Rival Vanguard Group, however, shuns gold bullion as a mutual fund investment. Christopher Philips, senior investment analyst in Vanguard's investment strategy group, likens investment in gold to the technology bubble. He challenges would-be gold bullion investors to look at gold today relative to five or ten years ago.
He cites three chief reasons most investors hold gold bullion:
A hedge against inflation.
A hedge against the dollar to diversify paper currency.
Disaster insurance.

Philips contends, however, that there is zero link between gold and inflation: Just look at the last ten years in which there has been minimal inflation in the United States. If gold were linked to inflation, you'd expect gold prices to be flat, he asserts.

If you're considering it for clients as a dollar hedge, look at the price of gold in other currencies, he suggests. You'd expect to see performances somewhat different across currencies, he says, but if you look at the euro, yen, pound and Australian dollar, you see gold appreciating across all currencies.

While a lot of advisors would say to put no more than 5% of your portfolio in gold, the flip side of that: "If you do have 5% in your portfolio, the aggregate impact to your portfolio isn't that great," he says. Meanwhile, "it's a very, very volatile asset class. You may be buying at its peak."

If a financial disaster doesn't happen, he reminds that gold prices went through 25 years of year-to-year negative returns. The recent stock bear market has only run for ten years.

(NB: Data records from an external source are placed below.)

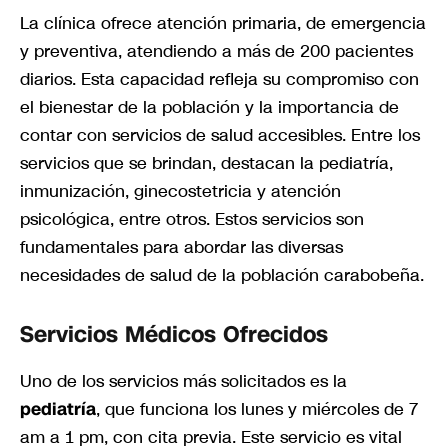
La clínica ofrece atención primaria, de emergencia
y preventiva, atendiendo a más de 200 pacientes
diarios. Esta capacidad refleja su compromiso con
el bienestar de la población y la importancia de
contar con servicios de salud accesibles. Entre los
servicios que se brindan, destacan la pediatría,
inmunización, ginecostetricia y atención
psicológica, entre otros. Estos servicios son
fundamentales para abordar las diversas
necesidades de salud de la población carabobeña.
Servicios Médicos Ofrecidos
Uno de los servicios más solicitados es la
pediatría
, que funciona los lunes y miércoles de 7
am a 1 pm, con cita previa. Este servicio es vital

Turk and other gold bullion traders have warned that a greater risk to gold investing than fraud and inferior gold quality may be the short-selling of gold in paper transactions and careless use of subcontractors. As gold bars are lent out, they may or may not come back intact. In fact, John Paulson, the famed hedge fund manager, holds an ownership stake worth more than $4 billion in the SPDR Gold Trust, according to the SEC 13F form filed by Paulson & Co. Inc for the quarter ending last September 30.

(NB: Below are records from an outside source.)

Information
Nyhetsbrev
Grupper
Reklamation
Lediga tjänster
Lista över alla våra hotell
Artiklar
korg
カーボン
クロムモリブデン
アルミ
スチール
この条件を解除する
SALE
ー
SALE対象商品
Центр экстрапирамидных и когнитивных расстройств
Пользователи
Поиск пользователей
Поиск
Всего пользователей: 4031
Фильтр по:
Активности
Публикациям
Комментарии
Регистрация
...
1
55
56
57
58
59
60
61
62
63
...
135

"Let's say John Doe buys 100 shares of GLD thinking his shares are backed by gold," Turk says. Those shares can be lent to a hedge fund, which sells the fund short. You don't actually own the gold. You own paper saying you own the gold."

A third party audit may help mitigate this risk, Turk suggests. But beware that the quality and scope of audits on paper gold investments can vary dramatically.

SPDR Gold Trust makes public its audit, by Inspectorate International Limited, Wiltham, Essex, in the United Kingdom, which last September was acquired by Bureau Veritas, Neuilly-sur-Seine, France.

At this writing, its most recent audit, released November 1, 2010, represented a count as of June 30, of 105,513 bars of gold. It cited "anomalies" in 441 gold bars. The errors involved incorrect numbering and incorrect refiner brands on the bars.